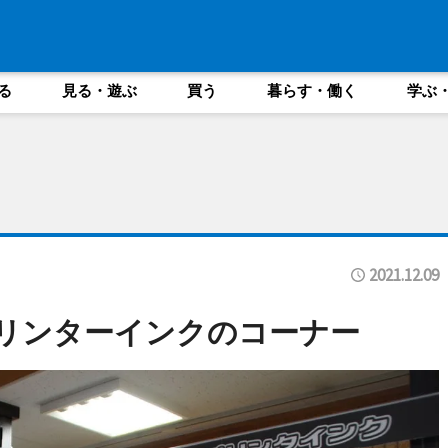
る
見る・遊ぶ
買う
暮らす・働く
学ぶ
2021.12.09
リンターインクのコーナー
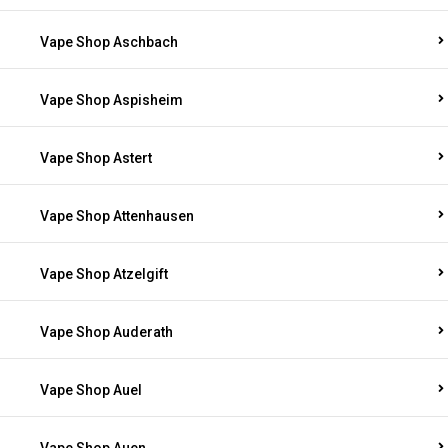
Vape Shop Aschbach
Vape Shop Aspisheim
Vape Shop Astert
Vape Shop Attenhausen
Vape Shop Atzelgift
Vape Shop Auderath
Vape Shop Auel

****************************************

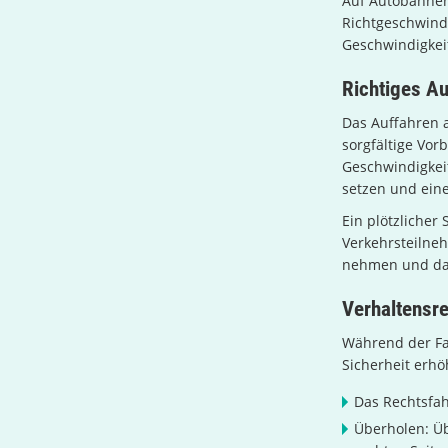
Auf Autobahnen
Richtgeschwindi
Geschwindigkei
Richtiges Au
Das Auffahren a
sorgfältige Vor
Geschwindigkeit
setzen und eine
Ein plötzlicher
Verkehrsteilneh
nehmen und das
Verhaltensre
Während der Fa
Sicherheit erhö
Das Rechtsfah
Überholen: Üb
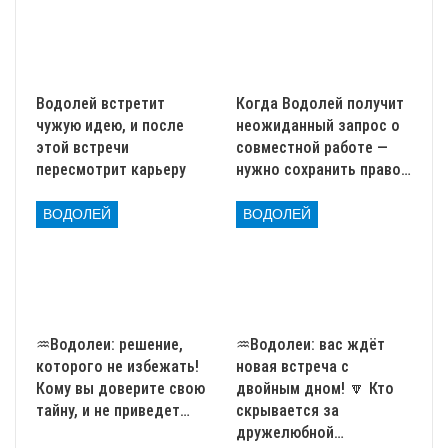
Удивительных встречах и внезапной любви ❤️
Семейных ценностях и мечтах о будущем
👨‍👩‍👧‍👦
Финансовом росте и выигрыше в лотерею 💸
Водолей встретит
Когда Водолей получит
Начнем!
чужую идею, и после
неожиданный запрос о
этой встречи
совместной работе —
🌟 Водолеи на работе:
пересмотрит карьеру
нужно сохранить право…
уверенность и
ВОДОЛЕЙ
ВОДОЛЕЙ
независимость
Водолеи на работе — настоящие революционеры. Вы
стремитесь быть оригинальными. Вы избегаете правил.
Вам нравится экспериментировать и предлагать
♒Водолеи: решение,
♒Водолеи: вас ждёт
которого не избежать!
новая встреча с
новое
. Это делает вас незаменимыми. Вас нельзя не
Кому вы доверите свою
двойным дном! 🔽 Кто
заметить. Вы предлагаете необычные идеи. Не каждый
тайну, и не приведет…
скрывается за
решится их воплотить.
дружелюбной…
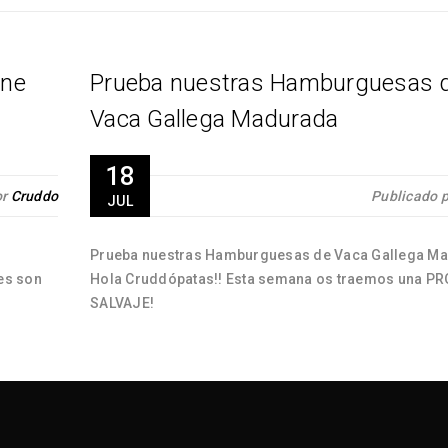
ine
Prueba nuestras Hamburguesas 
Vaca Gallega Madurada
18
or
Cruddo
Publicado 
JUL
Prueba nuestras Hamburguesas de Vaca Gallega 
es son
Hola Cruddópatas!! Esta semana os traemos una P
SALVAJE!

****************************************

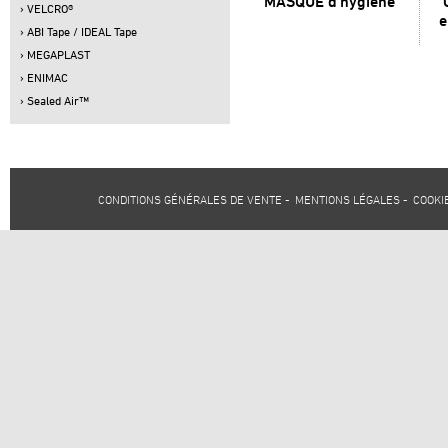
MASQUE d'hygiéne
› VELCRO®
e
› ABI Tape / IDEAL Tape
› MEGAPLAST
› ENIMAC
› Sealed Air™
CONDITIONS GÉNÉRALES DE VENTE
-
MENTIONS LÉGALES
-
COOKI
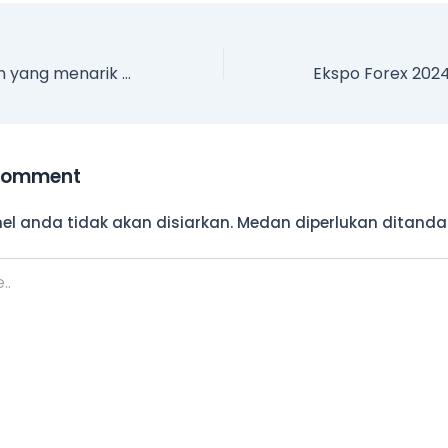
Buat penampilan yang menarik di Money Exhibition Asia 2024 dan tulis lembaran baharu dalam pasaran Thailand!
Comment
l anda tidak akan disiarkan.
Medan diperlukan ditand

****************************************

*Aufgabe*
Kannst du aus den Einträgen oben alle Zeilen zwischen der Zeile mit „Удивительных встречах и внезапной любви ❤️“ und der Zeile mit „дружелюбной…“ einschließlich dieser beiden Zeilen unverändert abschreiben?

*Lösung*
Удивительных встречах и внезапной любви ❤️
Семейных ценностях и мечтах о будущем
👨‍👩‍👧‍👦
Финансовом росте и выигрыше в лотерею 💸
Водолей встретит
Когда Водолей получит
Начнем!
чужую идею, и после
неожиданный запрос о
этой встречи
совместной работе —
🌟 Водолеи на работе:
пересмотрит карьеру
нужно сохранить право…
уверенность и
ВОДОЛЕЙ
ВОДОЛЕЙ
независимость
Водолеи на работе — настоящие революционеры. Вы
стремитесь быть оригинальными. Вы избегаете правил.
Вам нравится экспериментировать и предлагать
♒Водолеи: решение,
♒Водолеи: вас ждёт
которого не избежать!
новая встреча с
новое
. Это делает вас незаменимыми. Вас нельзя не
Кому вы доверите свою
двойным дном! 🔽 Кто
заметить. Вы предлагаете необычные идеи. Не каждый
тайну, и не приведет…
скрывается за
решится их воплотить.
дружелюбной…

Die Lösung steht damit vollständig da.